Everything.  ENOSPC means there is no space.  There might be space in
the non-determinant future, but if the layer just needs to GC it must
not report the error.

u

> What is permanent about an IO failing with EILSEQ because a t10
> checksum failed due to a random bit error detected between the HBA
> and the storage device? Retry the IO, and it goes through just fine
> without any failures.

Normally it means your checksum was wrong.  If you have bit errors
in the cable they will show up again, maybe not on the next I/O
but soon.

> These transient error types typically only need a write retry after
> some time period to resolve, and that's what XFS does by default.
> What makes these sorts of errors persistent in the linux block layer
> and hence requiring an immediate filesystem shutdown and complete
> denial of service to the storage?
> 
> I ask this seriously, because you are effectively saying the linux
> storage stack now doesn't behave the same as the model we've been
> using for decades. What has changed, and when did it change?

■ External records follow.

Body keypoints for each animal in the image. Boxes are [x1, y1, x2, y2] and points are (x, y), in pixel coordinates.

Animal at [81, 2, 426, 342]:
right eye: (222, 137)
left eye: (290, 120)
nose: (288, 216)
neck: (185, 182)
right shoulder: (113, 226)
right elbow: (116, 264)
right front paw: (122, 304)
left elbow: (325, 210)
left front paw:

Hey, you can retry.  You're unlikely to improve the situation though
but instead just keep deferring the inevitable shutdown.

> > Which also leaves me a bit puzzled what the XFS metadata retries are
> > actually trying to solve, especially without even having a corresponding
> > data I/O version.
> 
> It's always been for preventing immediate filesystem shutdown when
> spurious transient IO errors occur below XFS. Data IO errors don't
> cause filesystem shutdowns - errors get propagated to the
> application - so there isn't a full system DOS potential for
> incorrect classification of data IO errors...

Except as we see in this thread for a fairly common use case (buffered
I/O without fsync) they don't.  And I agree with you that this is not
how you write applications that care about data integrity - but the
entire reset of the system and just about every common utility is
written that way.

And even applications that fsync won't see you fancy error code.  The
only thing stored in the address_space for fsync to catch is EIO and
ENOSPC.